RFID For Tracking Surgical Instruments During Operations
The problem addressed by metal RFID of forgotten surgical tools, sponges and towels is a serious one. The Healthcare Informatics Company found in 2008 that in one out of every eight operations, surgical tools are not properly accounted for. Other statistics indicate such items are left inside a patient’s body in between 1 out of every 1,000 and 1 out of every 5,000 operations. When this happens, they can cause infections and require additional operations, putting a patient’s health at risk and costing a hospital time and money. Until now, hospital operating table personnel had to manually count each small item.
The solution comes from a new generation of small RFID tags. These new metal RFID tags are robust enough to be inserted into surgical instruments, towels and sponges at the time of manufacture and can be read from distances of up to two meters.

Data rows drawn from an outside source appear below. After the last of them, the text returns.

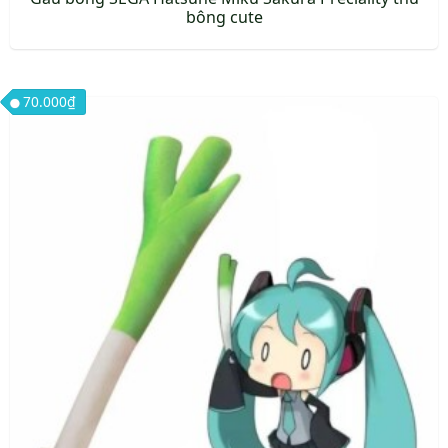
bông cute
70.000
₫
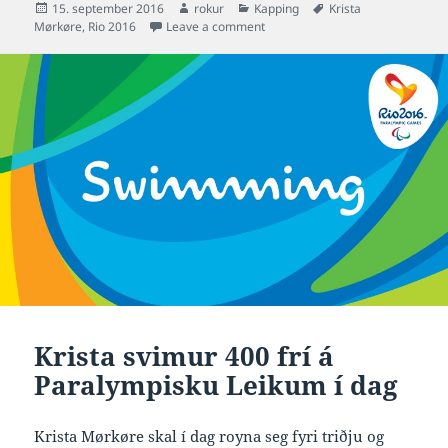
Posted
Author
Categories
Tags
15. september 2016
rokur
Kapping
Krista
on
on Krista 5:18.50 í 400 frí á Par
Mørkøre
,
Rio 2016
Leave a comment
Krista svimur 400 frí á
Paralympisku Leikum í dag
Krista Mørkøre skal í dag royna seg fyri triðju og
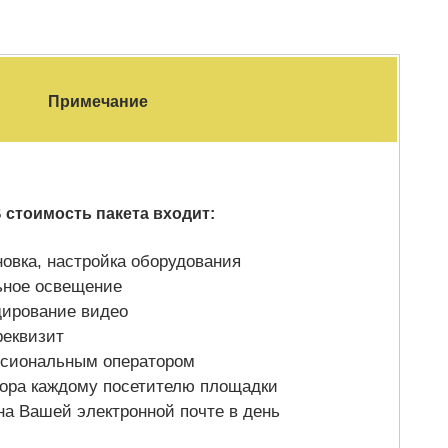
Примечание
стоимость пакета входит:
новка, настройка оборудования
ьное освещение
дирование видео
реквизит
сиональным оператором
ора каждому посетителю площадки
на Вашей электронной почте в день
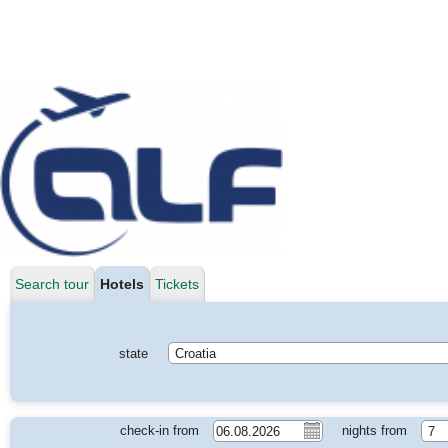
Search tour
Hotels
Tickets
state
Croatia
check-in from
nights from
7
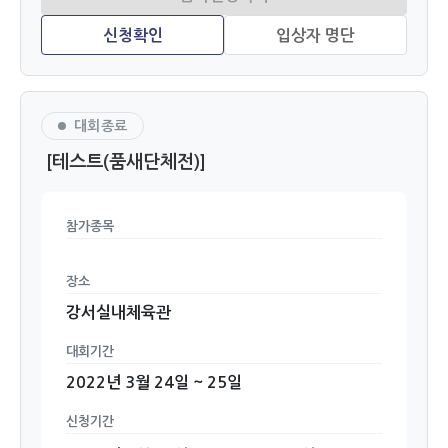
대회종료
[테스트(품새단체전)]
참가종목
장소
강서실내체육관
대회기간
2022년 3월 24일 ~ 25일
신청기간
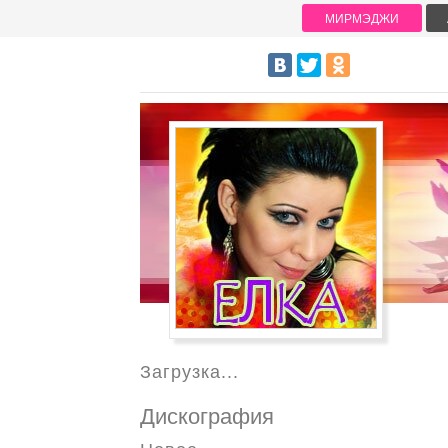
МИРМЭДЖИ
Загрузка...
Дискография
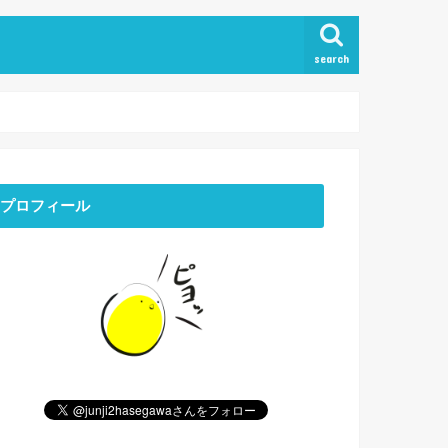
search
プロフィール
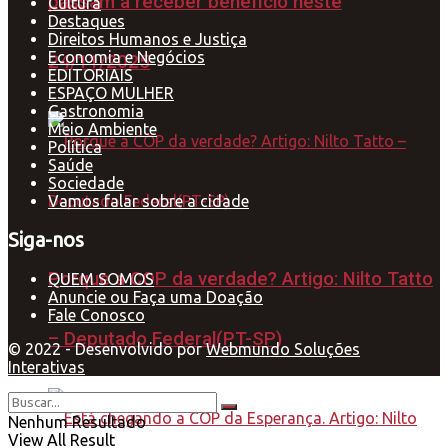
passam a receber benefício neste
Cultura
Destaques
Direitos Humanos e Justiça
Economia e Negócios
24/11/2025
EDITORIAIS
ESPAÇO MULHER
Gastronomia
Meio Ambiente
Política
Saúde
Sociedade
Vamos falar sobre a cidade
Siga-nos
Porque a COP da verdade? Artigo: Nilto Tatto
QUEM SOMOS
Anuncie ou Faça uma Doação
Fale Conosco
– Deputado Federal(PT-SP)
© 2022 - Desenvolvido por
Webmundo Soluções
Interativas
Nenhum Resultado
View All Result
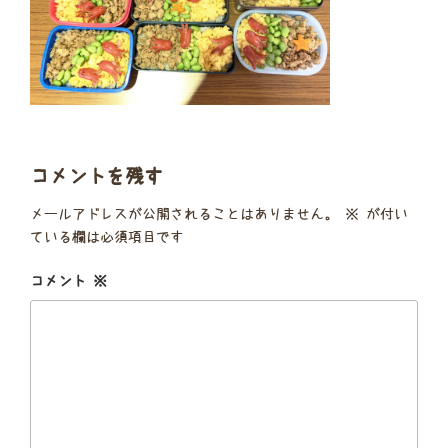
コメントを残す
メールアドレスが公開されることはありません。
※
が付い
ている欄は必須項目です
コメント
※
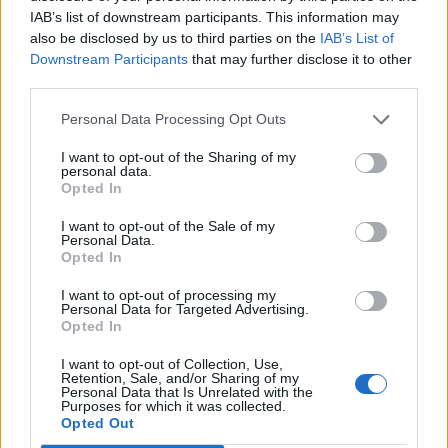
IAB’s list of downstream participants. This information may
also be disclosed by us to third parties on the
IAB’s List of
Downstream Participants
that may further disclose it to other
third parties.
Ειδήσεις 5-8-2026
Personal Data Processing Opt Outs
I want to opt-out of the Sharing of my
personal data.
Opted In
I want to opt-out of the Sale of my
Personal Data.
Opted In
I want to opt-out of processing my
Personal Data for Targeted Advertising.
Opted In
I want to opt-out of Collection, Use,
Retention, Sale, and/or Sharing of my
Personal Data that Is Unrelated with the
Purposes for which it was collected.
Opted Out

However, they remain compatible with, and safe for the human body. Xerafy, a Hong Kong company specializing in this technology, has recently introduced a new range of such RFID metal tags. Now RFID for surgical instruments allows them to be tracked automatically, through the operation itself and even throughout sterilization and disposal.
Overcoming challenges and accelerating adoption in hospitals
Metal RFID devices have overcome many of the difficulties of the hospital environment to allow staff to benefit from their advantages. Although many hospitals often operate several wireless networks at the same time and have large, metallic objects that can make radio transmission difficult, passive RFID technology means small RFID tags can work well. In addition to remaining compatible with other IT networks already in place, passive RFID tags also relieve staff from the necessity of “line of sight” tracking required by less flexible technologies such as bar codes.
Further healthcare applications for these small RFID tags could be found in minimally invasive operations and surgical procedures. Examples of minimally invasive operations would be found in orthopedic surgery, spinal surgery, neurosurgical procedures, and some ear/nose/throat procedures. RFID for surgical instruments in these procedures helps surgeons to precisely position instruments without having to rely on optical or electromagnetic data or approximations.
Falling prices and rising rates of adoption of RFID technology, such as RFID for surgical instruments, means that the healthcare sector in particular is forecast by research firm TechNavio to see an increase in RFID usage of 29% per year from 2010 to 2014. Although the risk of electromagnetic interference between metal RFID devices and other equipment is low, hospitals should still check to make sure that there are no problems.